Apart from the obvious fact that our political institutions have been failing to correct our inequalities for hundreds of years and seem less able to address them today than at any time since Jim Crow, why should the business community assume this burden? There are two answers: 1) the peace of society, and the general prosperity of society for all its members, is the dominant driver of our consumer economy so it is in the interests of business to put the rancor, the riots, the ill will, the resentment, the negativity and the forces of destruction behind us – that’s how our economy works and the business community knows it. And, 2) business is the most powerful institution in society so more falls upon it to bring order from our current chaos as the ultimate corporate responsibility. There has not been a time for centuries such as this where the business community must once again provide societal leadership. Not since the Medici of Medieval Florence and the Doges of Venice created the Merchant Class rulers who lead Europe through the Renaissance have we needed the dispassionate commitment to common prosperity that the cry for Reparations evokes.

What would a business-led program look like pushing us to true equality? It could look like every business setting aside two percent of annual profits for an “Equality Fund” to be used to pay for creating total equality in funding of public education regardless of the district the student lived in or the color of his/her complexion. Wealthy districts now provide homeowner subsidy payments to public school districts in many wealthy enclaves around the Nation. The Equality Fund would balance that wealth factor as one’s parents’ wealth should not be allowed again to determine the quality of one’s education.

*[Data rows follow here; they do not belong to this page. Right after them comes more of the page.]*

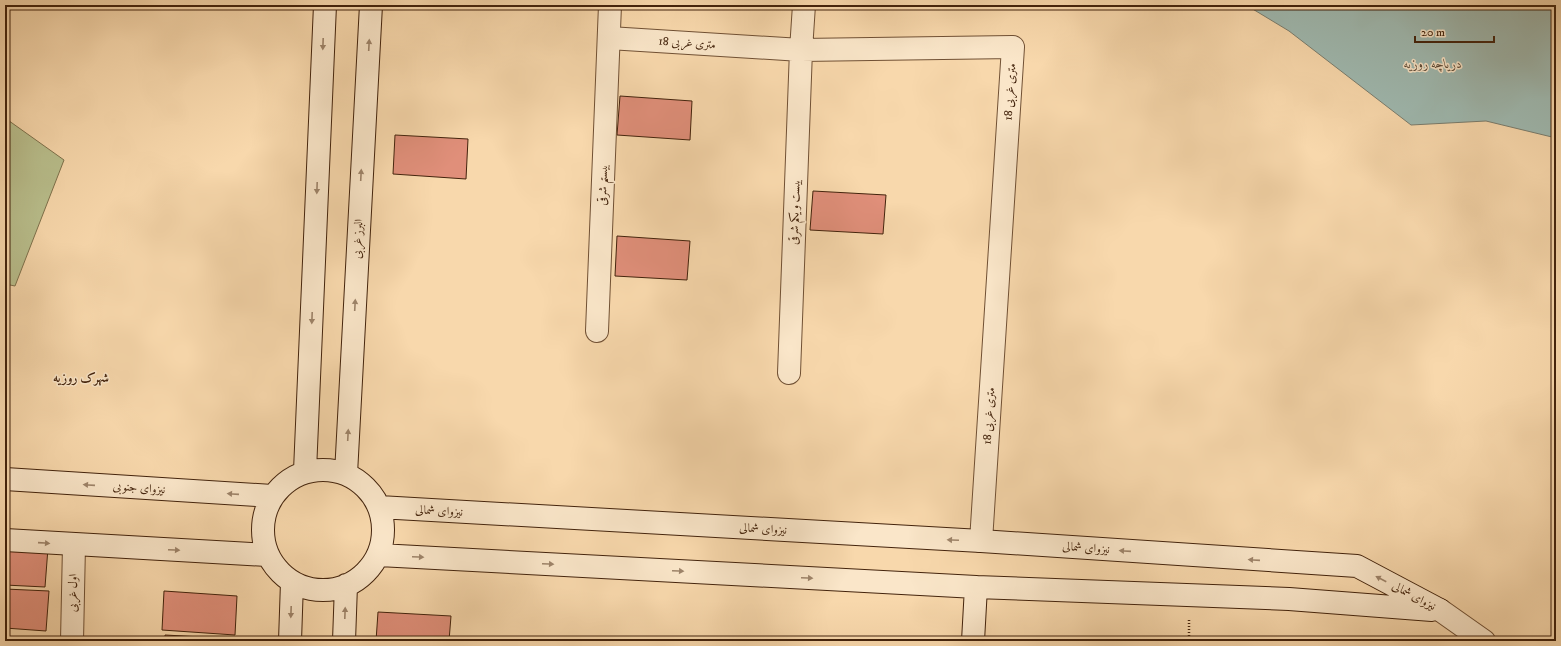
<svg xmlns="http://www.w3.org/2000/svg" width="1561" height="646" viewBox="0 0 1561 646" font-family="'IM FELL DW Pica',Amiri,serif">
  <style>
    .green { fill: #b9bf8d; stroke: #7e714c }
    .water { fill: #9fb9b0; stroke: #7a7d6e }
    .building { fill: #e08f7a; stroke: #43230c }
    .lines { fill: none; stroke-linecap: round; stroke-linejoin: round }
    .street-casing { stroke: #705034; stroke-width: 24 }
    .secondary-casing { stroke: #43230c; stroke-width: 24 }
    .path { stroke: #43230c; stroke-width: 2.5; stroke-dasharray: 1 2; stroke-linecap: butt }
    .street { stroke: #fae6c9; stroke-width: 22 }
    .secondary { stroke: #fae6c9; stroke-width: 22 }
    .oneway { fill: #9e846a }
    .labels { text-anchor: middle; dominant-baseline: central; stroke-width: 3; stroke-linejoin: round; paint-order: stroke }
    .street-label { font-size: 12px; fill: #43230c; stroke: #fae6c9 }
    .water-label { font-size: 13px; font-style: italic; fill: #5a4835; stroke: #fae6c9 }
    .neighbourhood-label { font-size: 13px; font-weight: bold; fill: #43230c; stroke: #fae6c9 }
  </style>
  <rect width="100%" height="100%" fill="#f8d8ac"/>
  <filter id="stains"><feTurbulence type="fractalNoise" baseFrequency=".005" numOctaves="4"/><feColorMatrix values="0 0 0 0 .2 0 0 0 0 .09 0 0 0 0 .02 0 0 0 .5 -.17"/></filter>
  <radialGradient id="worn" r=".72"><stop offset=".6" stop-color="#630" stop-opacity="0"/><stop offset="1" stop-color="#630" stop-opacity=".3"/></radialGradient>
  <path class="green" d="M5,118L64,160L15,286L5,284Z"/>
  <path class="water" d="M1246,5H1556V138L1486,121L1411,125L1289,31Z"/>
  <path class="building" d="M620,96L692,101L690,140L617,135Z
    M395,135L468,139L466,179L393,174Z
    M813,191L886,195L883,234L810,230Z
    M617,236L690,241L687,280L615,276Z
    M5,546L48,548L45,587L5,585Z
    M5,589L49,591L46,631L5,628Z
    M164,591L237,596L235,635L162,630Z
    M378,612L451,616L449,641H376Z
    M165,635L238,639V641H165Z"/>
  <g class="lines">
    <g class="street-casing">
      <path id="street" d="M609,38L801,50L1013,47L981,541
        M597,331L610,5
        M789,373L801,50L804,5
        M1440,610L1484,641
        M72,641L74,545"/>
    </g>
    <g class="secondary-casing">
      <path id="secondary" d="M263 530a60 60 0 1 1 120 0a60 60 0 1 1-120 0Z
        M305,471L325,5
        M346,474L371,5
        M5,479L272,496
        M379,507L981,541L1357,566L1440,610
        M5,540L267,555
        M379,555L976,587L1289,599L1432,610
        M290,641L292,582
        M344,641L346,585
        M973,641L976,587"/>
    </g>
    <path class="path" d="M1189,620V641"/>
    <use href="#street" class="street"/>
    <use href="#secondary" class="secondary"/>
  </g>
  <defs><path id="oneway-solid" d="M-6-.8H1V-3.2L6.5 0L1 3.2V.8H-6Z"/></defs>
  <g class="oneway">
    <use href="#oneway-solid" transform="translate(323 44) rotate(92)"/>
    <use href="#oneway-solid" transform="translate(369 45) rotate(-87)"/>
    <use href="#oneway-solid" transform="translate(361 175) rotate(-87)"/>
    <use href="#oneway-solid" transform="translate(317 188) rotate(92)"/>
    <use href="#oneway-solid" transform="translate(355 305) rotate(-87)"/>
    <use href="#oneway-solid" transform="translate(312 318) rotate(92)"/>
    <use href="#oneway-solid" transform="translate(348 435) rotate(-87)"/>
    <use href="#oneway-solid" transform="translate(89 485) rotate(-176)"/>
    <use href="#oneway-solid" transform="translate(233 494) rotate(-176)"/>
    <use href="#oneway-solid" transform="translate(953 540) rotate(-177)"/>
    <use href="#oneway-solid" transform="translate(44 543) rotate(4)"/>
    <use href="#oneway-solid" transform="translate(174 550) rotate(3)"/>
    <use href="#oneway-solid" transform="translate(1125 551) rotate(-176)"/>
    <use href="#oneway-solid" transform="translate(418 557) rotate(3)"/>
    <use href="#oneway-solid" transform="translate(1254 560) rotate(-176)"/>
    <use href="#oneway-solid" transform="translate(548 564) rotate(3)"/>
    <use href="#oneway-solid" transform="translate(678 571) rotate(3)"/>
    <use href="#oneway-solid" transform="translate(807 578) rotate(3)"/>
    <use href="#oneway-solid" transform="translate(1381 579) rotate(-152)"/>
    <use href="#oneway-solid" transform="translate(291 612) rotate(92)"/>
    <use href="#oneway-solid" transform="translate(345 613) rotate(-88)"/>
  </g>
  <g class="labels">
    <g class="street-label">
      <text transform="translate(687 43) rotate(4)">18 متری غربی</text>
      <text transform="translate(1010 92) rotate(-86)">18 متری غربی</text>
      <text transform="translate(603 185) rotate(-88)">بیستم شرقی</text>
      <text transform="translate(795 212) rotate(-88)">بیست و یکم شرقی</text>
      <text transform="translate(358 239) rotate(-87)">البرز غربی</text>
      <text transform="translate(989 416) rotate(-86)">18 متری غربی</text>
      <text transform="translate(139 488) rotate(4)">نیزوای جنوبی</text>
      <text transform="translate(439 511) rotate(3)">نیزوای شمالی</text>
      <text transform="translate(763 529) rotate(3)">نیزوای شمالی</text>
      <text transform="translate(1086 548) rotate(4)">نیزوای شمالی</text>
      <text transform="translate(73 593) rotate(-89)">اول غربی</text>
      <text transform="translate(1414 596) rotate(28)">نیزوای شمالی</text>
    </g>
    <g class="water-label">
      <text x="1433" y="64">دریاچه روزیه</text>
    </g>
    <g class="neighbourhood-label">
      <text x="81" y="378">شهرک روزیه</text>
    </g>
  </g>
  <rect width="1561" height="646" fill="none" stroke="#f8d8ac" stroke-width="20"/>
  <rect x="6" y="6" width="1549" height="634" fill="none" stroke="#43230c" stroke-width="2"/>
  <rect x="10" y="10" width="1541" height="626" fill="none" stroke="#43230c"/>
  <path d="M1415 36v6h79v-6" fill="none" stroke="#43230c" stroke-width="2"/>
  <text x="1421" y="36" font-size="12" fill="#43230c" stroke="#fae6c9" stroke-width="3" paint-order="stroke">20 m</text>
  <rect width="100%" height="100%" filter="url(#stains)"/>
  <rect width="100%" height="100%" fill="url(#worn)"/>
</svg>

The Equality Fund could be used to pay to subsidize medical care for all who live in disadvantaged neighborhoods. It could pay for all the social services the disadvantaged fail to adequately receive because of their financial status and geographical location. It could finance the studies of inequality in our workplaces and instigate reforms by highlighting the best corporate behavior on behalf of all “stakeholder groups” as JUST Capital does today for the top 1,000 public corporations in America. Most importantly, the Fund could pay for lawyers to enforce anti-redlining statutes and to hold landlords, property owners, and the related real estate industry to standards of absolute neutrality when it comes to allowing people of color to live in the neighborhoods of their choosing. All this and much more could be done by the Fund if we truly believed that equality was the goal in everyone’s best interests.

The Equality Fund is one idea. We hope and trust that others will emerge from the business community as we collectively strive to become “One Nation Under God.”